第69章 【ゼンチョウ】
「もし、事前の人気投票で上位に選ばれると、ファイナリストとしてメインステージでの最終投票になるらしくって……」
へぇ〜、そんなシステムになってんだ……
まぁ、芽衣子ちゃんなら確実にファイナリストに残るんじゃないの?
小宮山だって参加してたら絶対選ばれるだろうけど。
「それで……、ファイナリストはその……、男の人にエスコート……してもらうことに、なっていて……」
モジモジと指を絡ませながら、言いにくそうにオレを見上げるその芽衣子ちゃんのセリフに、まさか……、そう目を見開いてその顔を見る。
「あの……先輩さえよかったら……そのエスコート役、先輩に……」
「絶対ヤダ!」
先輩にお願いできませんか?、恐らくそう言おうとした芽衣子ちゃんの頼みを、有無を言わせず断った。
冗談じゃないって、そんなことしたら、ますます学校中から騒がれるじゃん!
……まあ、オレ以外がエスコートしても、別の意味で騒がれるだろうけど……
「やっぱり、ダメですよね……」
「あったり前じゃん……クラス模擬店断られた段階で、普通分かんだろ?」
「そうなんですけど……でもダメ元で」
ペロッと舌を出して残念そうに笑うその仕草に、なんつーか、芽衣子ちゃんって本当、めげないよな、そう思わず苦笑いしてしまう。

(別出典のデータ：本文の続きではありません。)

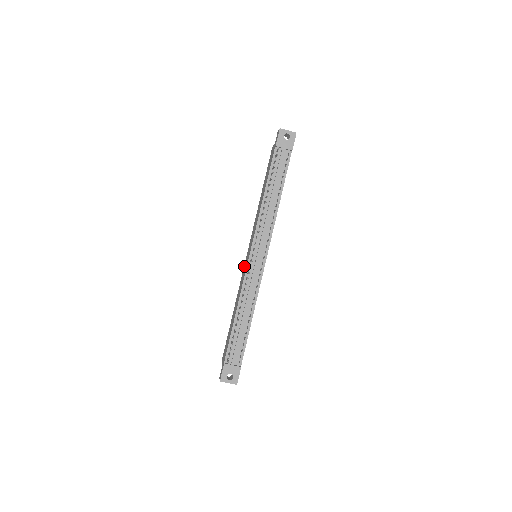
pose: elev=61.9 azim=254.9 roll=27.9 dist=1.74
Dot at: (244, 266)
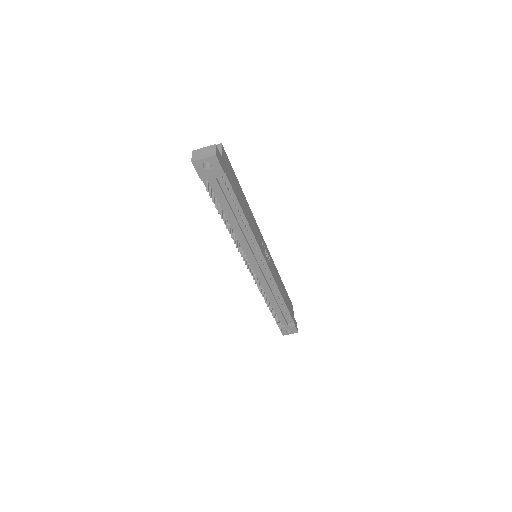
Dot at: occluded
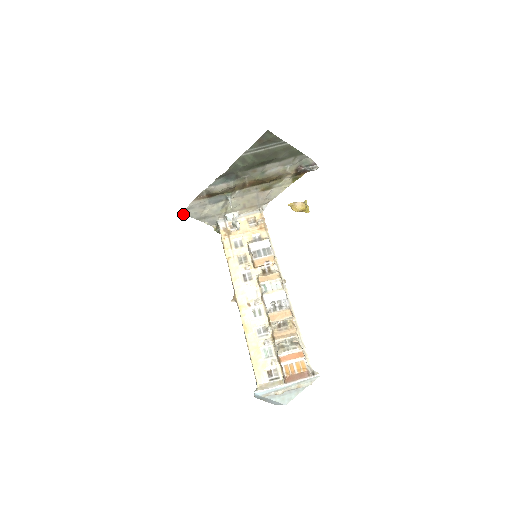
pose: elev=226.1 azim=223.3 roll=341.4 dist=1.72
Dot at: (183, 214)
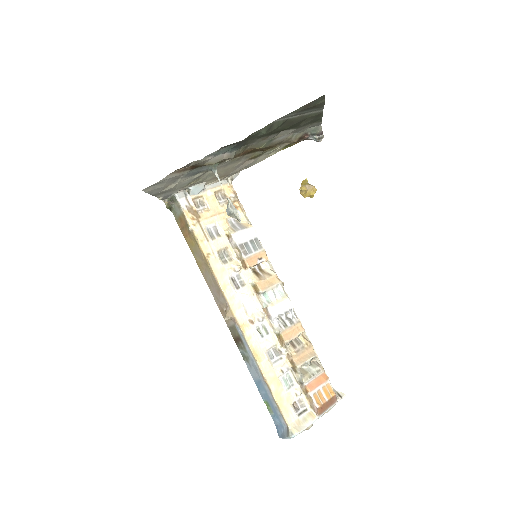
Dot at: occluded
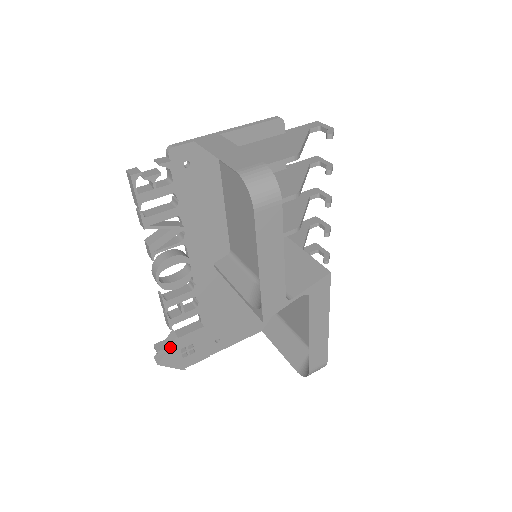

これが小宮山だったら、すげー泣きそうになって、でも必死に我慢して、ごめんなさいって謝んだろうけど……
まあ、そもそも小宮山がそんなお願いなんか、してくるはずないけどさ。
「……つうか、ほんとに分かってる?、あん時が最後って何度も言ってんじゃん」
「それは分かってますけど……でも学校ではともかく、バイト先では普通に先輩と後輩じゃダメですか……?」
せっかくだから、楽しく働きたいじゃないですか……、そう伺うような視線を送ってくる芽衣子ちゃんのその申し出に、それもそうだな……、なんて妙に納得しちゃって……
バイトんときだけだかんね……?、そう視線を逸らして吐き捨てるように呟いたオレに、はい!、そう芽衣子ちゃんは嬉しそうに笑った。